Wei, J, Bhurtyal, A, Dhungana, RR, Bhattarai, B, Zheng, J, Wang, L, Sun, X, Maskey, M, Wang, Y
Obesity reviews : an official journal of the International Association for the Study of Obesity. 2019;(9):1321-1334
Abstract
Knowledge regarding nutrition transition in Nepal remains limited. This systematic review examined the shifts in undernutrition and overnutrition in Nepal during the past two decades. We searched PubMed for studies and reports published between January 1, 2000, and June 30, 2018. Publications with a sample size greater than or equal to 500 that reported prevalence of nutritional status were included.

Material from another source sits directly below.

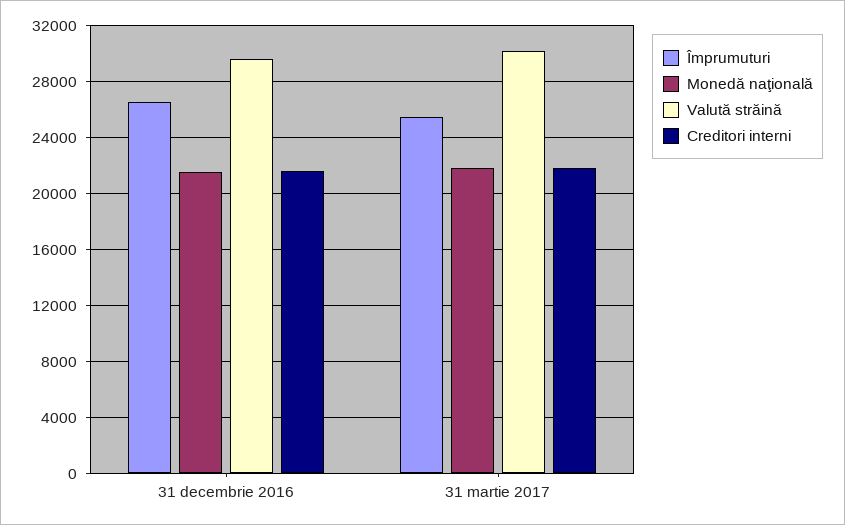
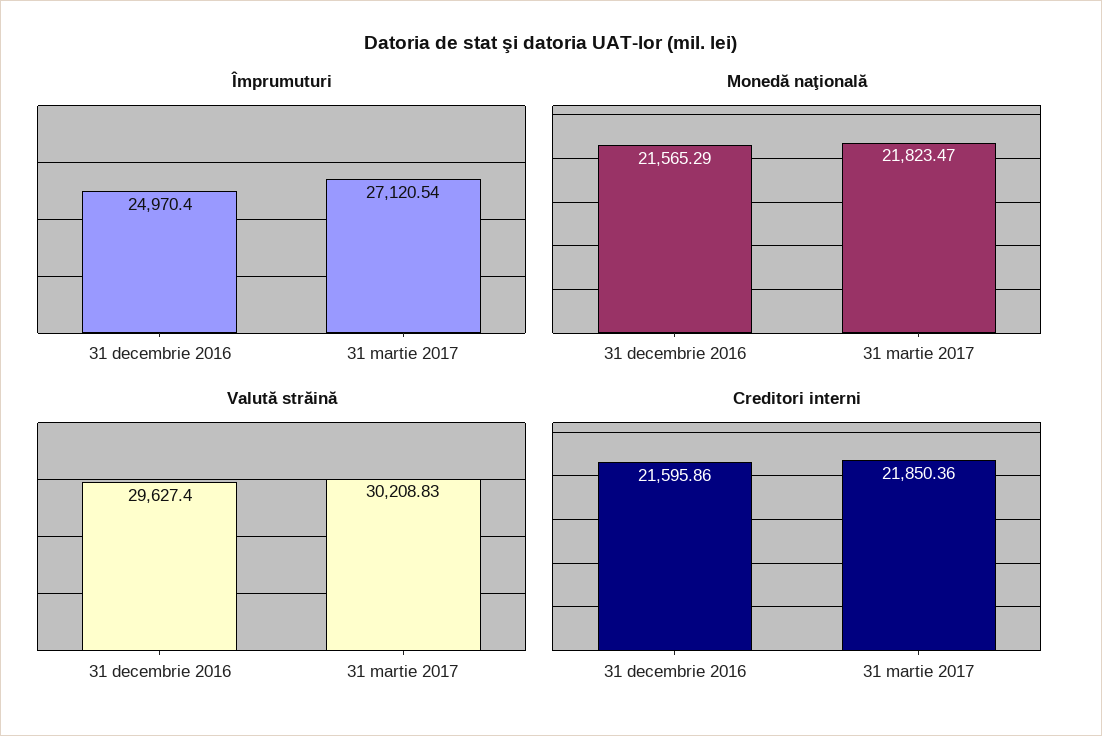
Împrumuturi, 31 decembrie 2016: 26500 -> 24970.4
Împrumuturi, 31 martie 2017: 25500 -> 27120.54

Six large national reports and 36 studies met study inclusion criteria and were included. Overall, available nationally representative data remained limited. The Nepal Demographic and Health Survey 2001 to 2016 showed that underweight prevalence decreased from 26.7% to 17.2% and prevalence of overweight/obesity increased from 6.5% to 22.1% among women of reproductive age (15-49 years). In preschool children, prevalence of stunting, wasting, and underweight decreased from 57.2% to 35.8%, 11.2% to 9.7%, and 42.7% to 27.0%, respectively. Prevalence of overweight/obesity was low among children and was higher in higher socio-economic status (SES) groups. The overweight-obesity/underweight ratios indicate a shift from undernutrition to overnutrition problem; it was more evident in urban areas and higher SES groups. In conclusion, Nepal is experiencing a nutrition transition. More research is warranted to address this shift, and well-tailored public health efforts need to combat the double burden of overweight/obesity and undernutrition.